To decode a base58 meta string manually, you can use the tool's internal functions or any
base58 decoder with the Bitcoin alphabet (123456789ABCDEFGHJKLMNPQRSTUVWXYZabcdefghijkmnopqrstuvwxyz).
We convert the input seed phrase back into pure entropy. The entropy is hashed with the password plus a hard coded salt. The hash is repeated until the time limit is reached. The end result hash is used as a key to encrypt the entropy using a symmetric cipher.
It's technically pretty bad to hash with a constant salt. The salt is supposed to be generated randomly and stored with the hash.

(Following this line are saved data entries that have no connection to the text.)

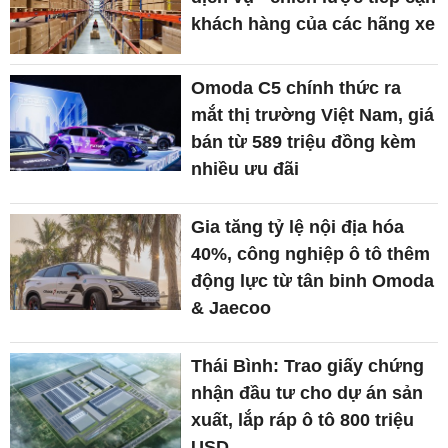
khách hàng của các hãng xe
Omoda C5 chính thức ra
mắt thị trường Việt Nam, giá
bán từ 589 triệu đồng kèm
nhiều ưu đãi
Gia tăng tỷ lệ nội địa hóa
40%, công nghiệp ô tô thêm
động lực từ tân binh Omoda
& Jaecoo
Thái Bình: Trao giấy chứng
nhận đầu tư cho dự án sản
xuất, lắp ráp ô tô 800 triệu
USD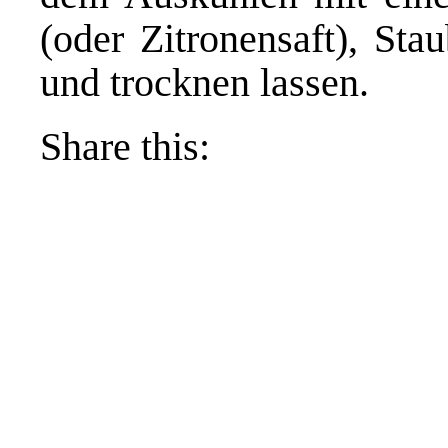
(oder Zitronensaft), Sta
und trocknen lassen.
Share this:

But I didn't want to store the salt (I wanted 256 bits of output), so it is what it is.
This is why it's important to use a strong password and as high of a time limit as you can tolerate. I wouldn't use less than an hour. A day is probably better. A week is probably overkill.
It's also really important that you remember your thread count if you use threads. Different
thread counts will produce different results. If you forget your thread count, you will not be
able to decrypt your seed phrase. Use the --meta flag to encode thread count and time limit
directly into the encrypted seed phrase, so you never have to remember these parameters.